OGUK: Survey shows decommissioning expenditures on the rise

Decommissioning expenditures offshore the UK and Norway in 2015 totalled £2.1 billion, up from £1.6 billion in 2014.

Decommissioning expenditures offshore the UK and Norway in 2015 totalled £2.1 billion, up from £1.6 billion in 2014.

Last year’s decommissioning expenditures represented about 5% of total industry expenditures, compared with 2% in 2010.

Oil & Gas UK said its “Decommissioning Insight 2016” is the first survey of both the UK and Norwegian decommissioning markets.

During the next 10 years, more than 100 platforms are forecast for complete or partial removal from both the UK and Norwegian continental shelves. More than 1,800 wells are scheduled to be plugged and abandoned, while about 7,500 km of pipeline is forecast to be decommissioned.

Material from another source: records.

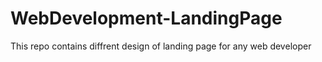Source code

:# WebDevelopment-LandingPage
This repo contains diffrent design of landing page for any web developer  
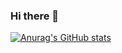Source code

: ### Hi there 👋

[![Anurag's GitHub stats](https://github-readme-stats.vercel.app/api?username=monoveli)](https://github.com/anuraghazra/github-readme-stats)

<!--
**monoveli/monoveli** is a ✨ _special_ ✨ repository because its `README.md` (this file) appears on your GitHub profile.

Here are some ideas to get you started:

- 🔭 I’m currently working on ...
- 🌱 I’m currently learning ...
- 👯 I’m looking to collaborate on ...
- 🤔 I’m looking for help with ...
- 💬 Ask me about ...
- 📫 How to reach me: ...
- 😄 Pronouns: ...
- ⚡ Fun fact: ...
-->
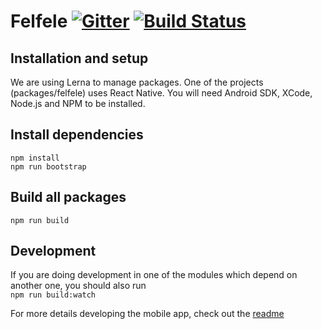 Felfele [![Gitter](https://badges.gitter.im/felfele/purple-lounge.svg)](https://gitter.im/felfele/purple-lounge?utm_source=badge&utm_medium=badge&utm_campaign=pr-badge)
[![Build Status](https://travis-ci.org/felfele/felfele.svg?branch=master)](https://travis-ci.org/felfele/felfele)
=======

## Installation and setup

We are using Lerna to manage packages. One of the projects (packages/felfele) uses React Native. You will need Android SDK, XCode, Node.js and NPM to be installed.

## Install dependencies

`npm install`  
`npm run bootstrap`

## Build all packages

`npm run build`

## Development

If you are doing development in one of the modules which depend on another one, you should also run  
`npm run build:watch`

For more details developing the mobile app, check out the [readme](packages/felfele/README.md)
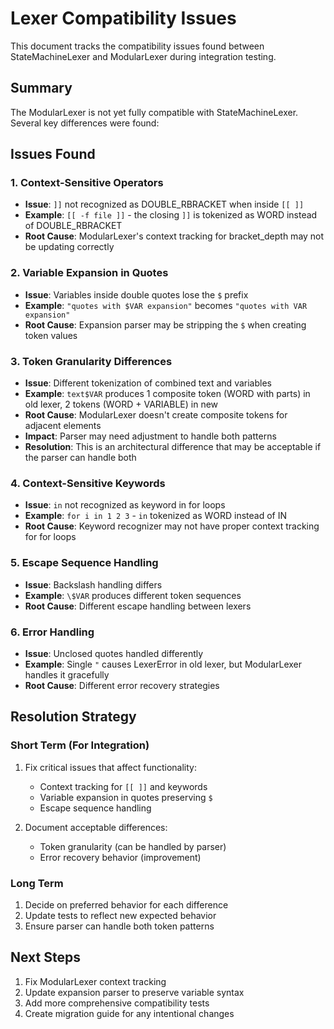 # Lexer Compatibility Issues

This document tracks the compatibility issues found between StateMachineLexer and ModularLexer during integration testing.

## Summary

The ModularLexer is not yet fully compatible with StateMachineLexer. Several key differences were found:

## Issues Found

### 1. Context-Sensitive Operators
- **Issue**: `]]` not recognized as DOUBLE_RBRACKET when inside `[[ ]]`
- **Example**: `[[ -f file ]]` - the closing `]]` is tokenized as WORD instead of DOUBLE_RBRACKET
- **Root Cause**: ModularLexer's context tracking for bracket_depth may not be updating correctly

### 2. Variable Expansion in Quotes
- **Issue**: Variables inside double quotes lose the `$` prefix
- **Example**: `"quotes with $VAR expansion"` becomes `"quotes with VAR expansion"`
- **Root Cause**: Expansion parser may be stripping the `$` when creating token values

### 3. Token Granularity Differences
- **Issue**: Different tokenization of combined text and variables
- **Example**: `text$VAR` produces 1 composite token (WORD with parts) in old lexer, 2 tokens (WORD + VARIABLE) in new
- **Root Cause**: ModularLexer doesn't create composite tokens for adjacent elements
- **Impact**: Parser may need adjustment to handle both patterns
- **Resolution**: This is an architectural difference that may be acceptable if the parser can handle both

### 4. Context-Sensitive Keywords
- **Issue**: `in` not recognized as keyword in for loops
- **Example**: `for i in 1 2 3` - `in` tokenized as WORD instead of IN
- **Root Cause**: Keyword recognizer may not have proper context tracking for for loops

### 5. Escape Sequence Handling
- **Issue**: Backslash handling differs
- **Example**: `\$VAR` produces different token sequences
- **Root Cause**: Different escape handling between lexers

### 6. Error Handling
- **Issue**: Unclosed quotes handled differently
- **Example**: Single `"` causes LexerError in old lexer, but ModularLexer handles it gracefully
- **Root Cause**: Different error recovery strategies

## Resolution Strategy

### Short Term (For Integration)
1. Fix critical issues that affect functionality:
   - Context tracking for `[[ ]]` and keywords
   - Variable expansion in quotes preserving `$`
   - Escape sequence handling

2. Document acceptable differences:
   - Token granularity (can be handled by parser)
   - Error recovery behavior (improvement)

### Long Term
1. Decide on preferred behavior for each difference
2. Update tests to reflect new expected behavior
3. Ensure parser can handle both token patterns

## Next Steps

1. Fix ModularLexer context tracking
2. Update expansion parser to preserve variable syntax
3. Add more comprehensive compatibility tests
4. Create migration guide for any intentional changes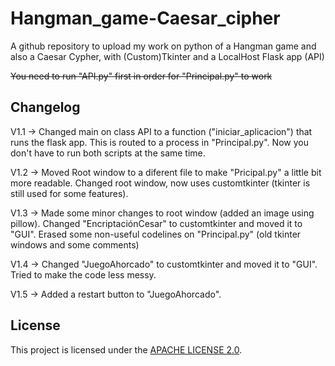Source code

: # Hangman_game-Caesar_cipher

A github repository to upload my work on python of a Hangman game and also a Caesar Cypher, with (Custom)Tkinter and a LocalHost Flask app (API)

~~You need to run "API.py" first in order for "Principal.py" to work~~

## Changelog
V1.1 -> Changed main on class API to a function ("iniciar_aplicacion") that runs the flask app. This is routed to a process in "Principal.py". Now you don't have to run both scripts at the same time.

V1.2 -> Moved Root window to a diferent file to make "Pricipal.py" a little bit more readable. Changed root window, now uses customtkinter (tkinter is still used for some features).

V1.3 -> Made some minor changes to root window (added an image using pillow). Changed "EncriptaciónCesar" to customtkinter and moved it to "GUI". Erased some non-useful codelines on "Principal.py" (old tkinter windows and some comments)

V1.4 -> Changed "JuegoAhorcado" to customtkinter and moved it to "GUI". Tried to make the code less messy.

V1.5 -> Added a restart button to "JuegoAhorcado".

## License
This project is licensed under the [APACHE LICENSE 2.0](LICENSE).

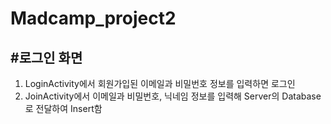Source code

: # Madcamp_project2

## #로그인 화면
1. LoginActivity에서 회원가입된 이메일과 비밀번호 정보를 입력하면 로그인
2. JoinActivity에서 이메일과 비밀번호, 닉네임 정보를 입력해 Server의 Database로 전달하여 Insert함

Mike Tholen, OGUK’s upstream policy director, said some companies “may be expediting decommissioning to take advantage of falling costs in the current downturn.”

But, Tholen said, others are deferring cessation of production as field life has been extended by sustained efficiency improvements, and still others are delaying decommissioning activity due to cash-flow constraints (OGJ Online, Feb. 10, 2016).

“With low oil prices continuing, you might expect decommissioning to be a key focus for the sector in the years ahead,” Tholen said. “However, we are not witnessing a rush to decommission.”